Have you ever hesitated over a property purchase due to the long-term commitment of taking on a mortgage? What if your investments could do the heavy lifting for you?
How an Investment Can Pay Your Mortgage
By Matthew Green
This article is published on: 19th July 2025
Let’s take a simple example. Imagine you want to buy a property valued at €400,000 but would prefer not to use your cash savings for the purchase. With a 30% deposit, you secure a mortgage of €280,000 over 20 years at a fixed interest rate of 3.5%. This results in monthly repayments of approximately €1,206.
You then invest a lump sum of €450,000 into a tax-efficient, Spanish compliant investment bond. Assuming an average long-term annual return of 5%, the investment could generate €22,500 in gross income per year.
After taxes, and recognising the tax-efficiency of the Spanish compliant bond, this income is sufficient to cover the monthly mortgage payments. This strategy allows you to keep your capital invested, potentially growing over time, while the income pays the mortgage.
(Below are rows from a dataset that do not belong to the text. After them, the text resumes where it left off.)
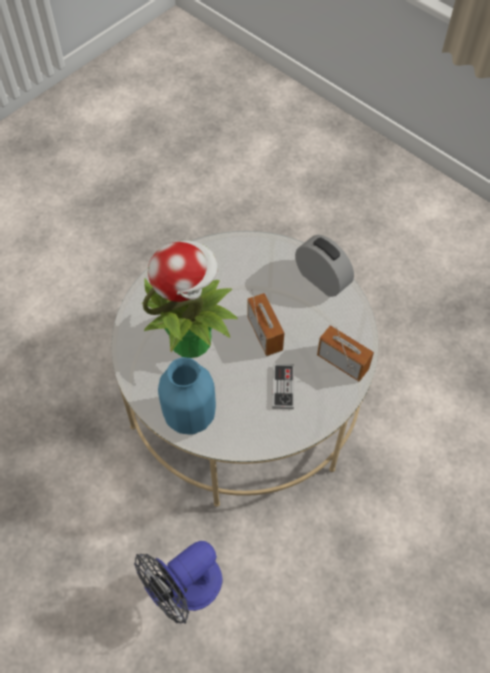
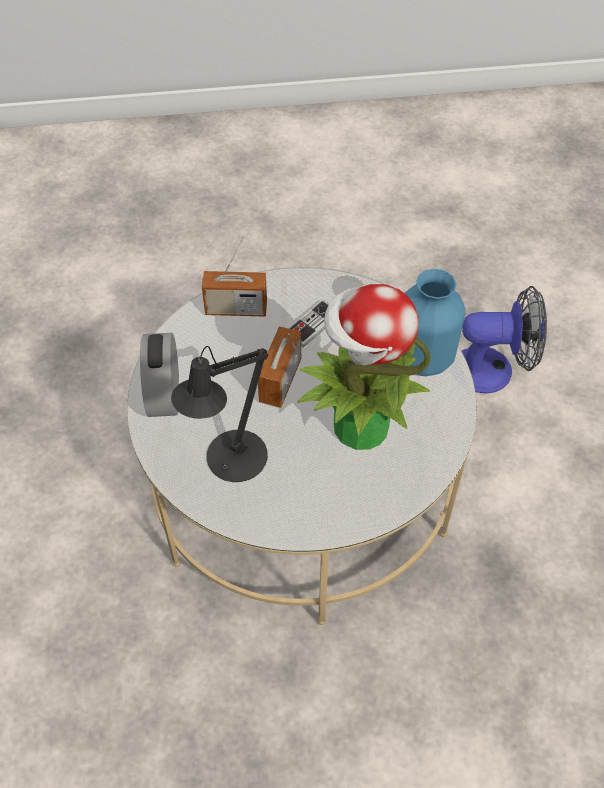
camera: 140 degrees left, 5 degrees down
radio [317,325,374,382] -> radio turned 75 degrees counterclockwise [202,236,267,317]
none -> black table lamp [171,346,268,482]

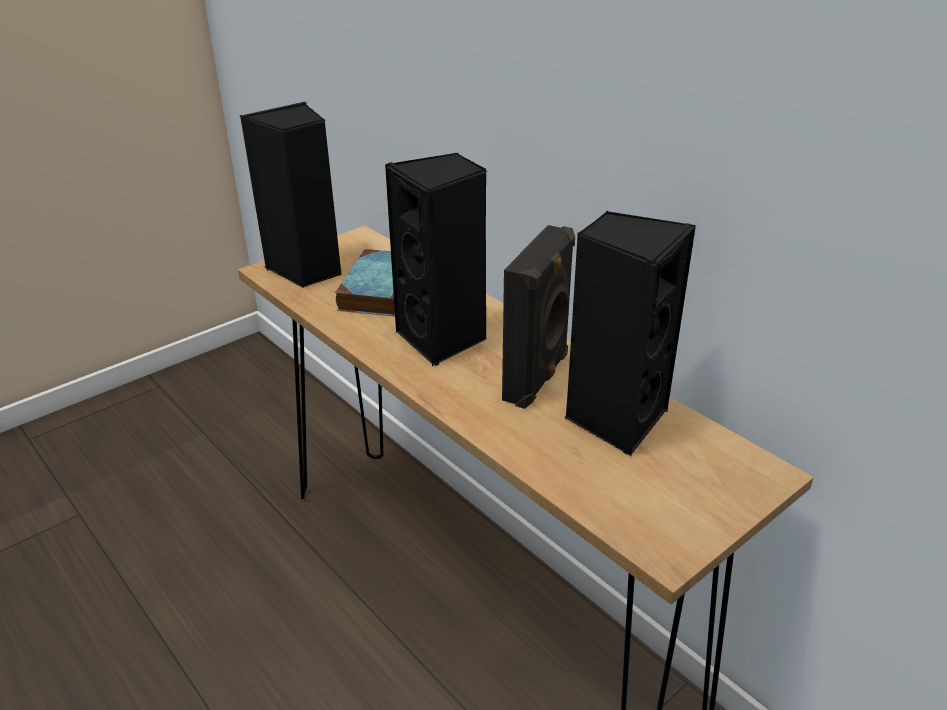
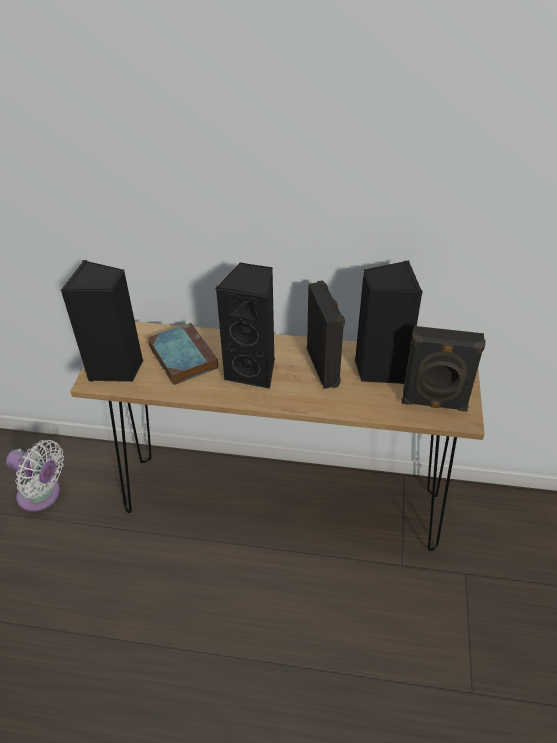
camera: 40 degrees left, 10 degrees up
none -> white fan [6,440,64,512]
none -> black speaker [401,326,486,412]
Essentially, your investments are working for you—generating returns that fund your property purchase without depleting your savings.

Moreover, using investments in this way can be part of a broader wealth planning strategy.
Some investment bonds offer valuable estate planning advantages, allowing for seamless transfer to beneficiaries, often with no or low tax exposure.
Of course, investment returns are not guaranteed, and it’s essential to regularly review your portfolio to ensure it aligns with your goals and risk tolerance.
Working with an experienced financial adviser can help structure the right investment and drawdown strategy.
Using an investment to pay your mortgage isn’t just possible— with careful planning it can be a workable solution for preserving capital, generating income, and building long-term financial security, all while enjoying your new home.